[BEGIN Passage given]

Now online here. First impressions including complaints, and a blogging-policy conundrum.

Smiles · It starts up faster, and maybe runs a little faster too; anyhow, it’s fast. It looks better, I’m not sure why, did they change the typography? It’s got this nice new window called “Navigator” that’s hard to describe, but pretty addictive. Maybe I’m imagining this, but the mouse-overs seem a little smarter. The subtle highlight on the current line pleases my eyes, but obviously that’s going to be a matter of personal taste. At the NetBeans shop in Prague they must have several basements full of designer-gnomes who do icons all day every day, the IDE just drips with ’em. I’m an avowed Tufte disciple and thus suspicious, but at least three-quarters of them are information-bearing, which is way better than the industry average.

I understand that if I were doing J2EE-wrangling there are all sorts of new goodies in NB4.1 that would make me happy, but I don’t do that kind of thing (see below). For a POJO kinda guy like me, NB4.1 looks like a solid meat-and-potatoes step forward.

Gripes · Maybe I’m being frivolous, maybe I’m straining at gnats, but you know, I really miss my JUnit green bar. Whenever the NetBeans guys get pestered about this, they mutter darkly about Ant, and the Ant-based project system is so obviously right that I hate to be a whiner, but... I want my green bar dammit.

Textual JUnit readout.

Booooooooooring.

My #1 gripe with NetBeans—with all IDEs really, but NetBeans is the victim currently present—is the project system, which is complicated, subtle, and you have to master it before you can start doing useful work. Or you can do what I did and kind of guess and take lots of defaults, and I just know that the project setup for Zeppelin could be a lot better. Is there a good tutorial write-up anywhere on project-design trade-offs, a cookbook kind of thing? If there is, let me know and I’ll point to it here.

[END Passage given]
[BEGIN Listing]

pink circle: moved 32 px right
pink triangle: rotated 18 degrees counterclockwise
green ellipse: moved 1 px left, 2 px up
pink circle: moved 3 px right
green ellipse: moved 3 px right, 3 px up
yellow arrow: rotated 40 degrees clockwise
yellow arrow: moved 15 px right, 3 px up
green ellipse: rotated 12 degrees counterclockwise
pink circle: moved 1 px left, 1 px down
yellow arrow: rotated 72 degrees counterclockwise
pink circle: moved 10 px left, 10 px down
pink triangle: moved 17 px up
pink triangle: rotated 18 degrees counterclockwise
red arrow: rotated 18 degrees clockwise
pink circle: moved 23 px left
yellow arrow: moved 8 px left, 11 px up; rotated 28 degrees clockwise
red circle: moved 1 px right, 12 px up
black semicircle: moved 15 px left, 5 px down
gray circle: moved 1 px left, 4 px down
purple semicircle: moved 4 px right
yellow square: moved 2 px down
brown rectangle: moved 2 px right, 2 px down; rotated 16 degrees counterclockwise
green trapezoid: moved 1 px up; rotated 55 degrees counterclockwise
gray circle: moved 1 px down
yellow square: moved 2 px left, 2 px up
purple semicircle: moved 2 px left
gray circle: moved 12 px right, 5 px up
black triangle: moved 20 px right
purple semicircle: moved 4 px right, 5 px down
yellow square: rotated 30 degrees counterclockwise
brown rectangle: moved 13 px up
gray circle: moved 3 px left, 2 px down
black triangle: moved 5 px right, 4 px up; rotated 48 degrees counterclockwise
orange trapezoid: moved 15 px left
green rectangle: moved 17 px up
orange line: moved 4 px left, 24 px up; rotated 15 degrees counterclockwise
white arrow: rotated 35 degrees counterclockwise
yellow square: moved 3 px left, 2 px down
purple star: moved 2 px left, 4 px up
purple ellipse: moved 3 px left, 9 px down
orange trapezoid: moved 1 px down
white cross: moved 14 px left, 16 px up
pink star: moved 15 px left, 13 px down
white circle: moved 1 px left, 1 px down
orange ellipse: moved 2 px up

[END Listing]

[What the exercise asks] From the NetBeans post, print the part from "I understand that" to "green bar dammit." word for word. The lines above stand apart from the NetBeans post and have nothing to do with it.

[Written response]
I understand that if I were doing J2EE-wrangling there are all sorts of new goodies in NB4.1 that would make me happy, but I don’t do that kind of thing (see below). For a POJO kinda guy like me, NB4.1 looks like a solid meat-and-potatoes step forward.

Gripes · Maybe I’m being frivolous, maybe I’m straining at gnats, but you know, I really miss my JUnit green bar. Whenever the NetBeans guys get pestered about this, they mutter darkly about Ant, and the Ant-based project system is so obviously right that I hate to be a whiner, but... I want my green bar dammit.